Japonya’da Fukushima’daki büyük nükleer kazanın ardından yapılan eyalet seçiminde yıllardan beri kaleleri olan Baden Würtemberg’de Yeşiller’e karşı seçimi kaybettiler. Ardından politika değişikliği geldi. Bu değişiklik havadan gelmedi, zemini vardı. Almanya’da enerjinin yaklaşık üçte biri nükleer santrallerden elde ediliyordu, dolayısıyla da başka kaynaklarla da aynı üretim miktarına ulaşılabilirdi.

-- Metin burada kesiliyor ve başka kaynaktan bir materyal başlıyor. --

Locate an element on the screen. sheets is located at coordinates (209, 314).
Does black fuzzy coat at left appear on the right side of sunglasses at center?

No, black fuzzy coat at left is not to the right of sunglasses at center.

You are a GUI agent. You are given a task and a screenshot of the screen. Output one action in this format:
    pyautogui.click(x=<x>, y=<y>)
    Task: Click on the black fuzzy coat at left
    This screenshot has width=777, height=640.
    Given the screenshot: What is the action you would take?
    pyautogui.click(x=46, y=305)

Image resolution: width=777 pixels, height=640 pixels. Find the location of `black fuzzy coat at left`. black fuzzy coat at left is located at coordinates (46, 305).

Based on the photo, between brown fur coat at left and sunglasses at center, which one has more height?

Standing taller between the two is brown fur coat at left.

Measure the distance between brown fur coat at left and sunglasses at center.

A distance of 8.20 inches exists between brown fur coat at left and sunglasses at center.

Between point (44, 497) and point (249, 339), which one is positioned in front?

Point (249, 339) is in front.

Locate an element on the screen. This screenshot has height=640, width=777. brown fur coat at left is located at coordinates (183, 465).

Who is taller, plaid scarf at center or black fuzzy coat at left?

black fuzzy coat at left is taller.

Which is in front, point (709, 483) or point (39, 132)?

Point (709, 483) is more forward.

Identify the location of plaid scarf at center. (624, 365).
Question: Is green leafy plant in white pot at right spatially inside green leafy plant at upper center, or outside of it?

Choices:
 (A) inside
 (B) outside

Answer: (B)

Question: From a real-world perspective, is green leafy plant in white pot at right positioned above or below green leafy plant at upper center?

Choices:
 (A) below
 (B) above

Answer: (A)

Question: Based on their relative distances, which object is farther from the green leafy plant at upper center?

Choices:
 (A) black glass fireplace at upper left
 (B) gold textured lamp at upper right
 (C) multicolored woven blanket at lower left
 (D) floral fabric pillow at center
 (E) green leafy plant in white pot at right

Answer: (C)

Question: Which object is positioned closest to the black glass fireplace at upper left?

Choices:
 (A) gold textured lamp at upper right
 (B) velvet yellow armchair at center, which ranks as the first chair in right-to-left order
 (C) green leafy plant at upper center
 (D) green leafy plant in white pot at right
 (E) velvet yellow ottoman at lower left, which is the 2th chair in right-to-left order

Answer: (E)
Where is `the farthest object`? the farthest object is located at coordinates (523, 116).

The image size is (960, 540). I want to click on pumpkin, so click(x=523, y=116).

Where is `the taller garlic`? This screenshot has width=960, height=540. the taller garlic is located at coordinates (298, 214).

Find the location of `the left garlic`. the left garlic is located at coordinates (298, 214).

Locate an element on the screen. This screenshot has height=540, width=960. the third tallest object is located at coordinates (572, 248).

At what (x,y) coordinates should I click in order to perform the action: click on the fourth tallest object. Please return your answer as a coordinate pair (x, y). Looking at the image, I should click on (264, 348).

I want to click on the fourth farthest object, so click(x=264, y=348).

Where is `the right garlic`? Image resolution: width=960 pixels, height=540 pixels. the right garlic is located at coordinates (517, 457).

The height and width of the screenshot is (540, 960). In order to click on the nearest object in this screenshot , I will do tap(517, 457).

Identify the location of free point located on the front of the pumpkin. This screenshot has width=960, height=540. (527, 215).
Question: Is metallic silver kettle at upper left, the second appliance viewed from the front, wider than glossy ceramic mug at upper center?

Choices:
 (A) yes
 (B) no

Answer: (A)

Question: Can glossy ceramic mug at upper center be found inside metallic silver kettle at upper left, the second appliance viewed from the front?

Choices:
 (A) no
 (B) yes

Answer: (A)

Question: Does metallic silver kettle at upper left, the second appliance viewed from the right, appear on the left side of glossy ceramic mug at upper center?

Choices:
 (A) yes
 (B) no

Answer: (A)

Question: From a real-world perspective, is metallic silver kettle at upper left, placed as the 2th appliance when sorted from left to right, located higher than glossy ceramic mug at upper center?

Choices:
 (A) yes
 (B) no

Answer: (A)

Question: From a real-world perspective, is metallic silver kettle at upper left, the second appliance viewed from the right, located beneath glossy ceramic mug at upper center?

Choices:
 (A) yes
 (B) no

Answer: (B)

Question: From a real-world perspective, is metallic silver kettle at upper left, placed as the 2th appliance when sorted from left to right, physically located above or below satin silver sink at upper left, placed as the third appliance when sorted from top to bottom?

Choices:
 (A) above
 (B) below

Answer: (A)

Enerjinin yüzde 70’inin nükleer santrallerden elde edildiği Fransa’da aynısını düşünemezsiniz. Ek olarak Almanya yıllardan beri güneş ve rüzgardan enerji elde edilmesi konusunda dünya çapında önder durumundaydı.

Politika değiştirmenin zemini fazlasıyla vardı ve bu temelde yaptılar.

Evvelki yıl Almanya yaklaşık bir milyon mülteci aldı. Bir bölümü sonra sınırdışı edildi ve halen de ediliyor ama epeyce de kalan var. Bu hamleyle Almanya bilinen yabancı düşmanı, ırkçı yüzünü büyük oranda attı. Bunlar var, yok değil ama Suriye’ye uzak olup da en fazla mülteci alan ülke Almanya oldu.

Yeşiller ya da Sol Parti iktidarda olsaydı böyle bir adım atamazdı. SPD hiç yapamazdı…

2000’li yılların başlarında o zamanki adı PDS (Demokratik Sosyalizm Partisi) olan partide Frankfurt il yönetimindeyken değişik gruplarla gelecekte muhtemel yönetime katılma konusunu tartışırdık. Almanya’da üç ayrı seçim var: ülke çapında federal seçim, her eyaletin parlamentosu için seçim ve yine eyaletlere göre değişen belediye seçimleri… Bazıları sürekli olarak muhalefette kalmayı, hiçbir şekilde yönetime katılmamayı savunuyorlardı. Bu tutumun devrimcilikle değil korkuyla açıklanması gerekiyor. O yıllarda böyle bir ihtimal ufukta bile görünmüyordu ama sonraki yıllarda kent yönetimleri ve eyalet hükümetleri düzeyinde bazı yerlerde gerçekleşti.

Seçimde yüzde 30 civarında oy aldınız diyelim… Ne yapacaksınız? O alanda en büyük parti ya da ikinci büyük partisiniz ve “kesinlikle hükümette yer almam” diyemezsiniz.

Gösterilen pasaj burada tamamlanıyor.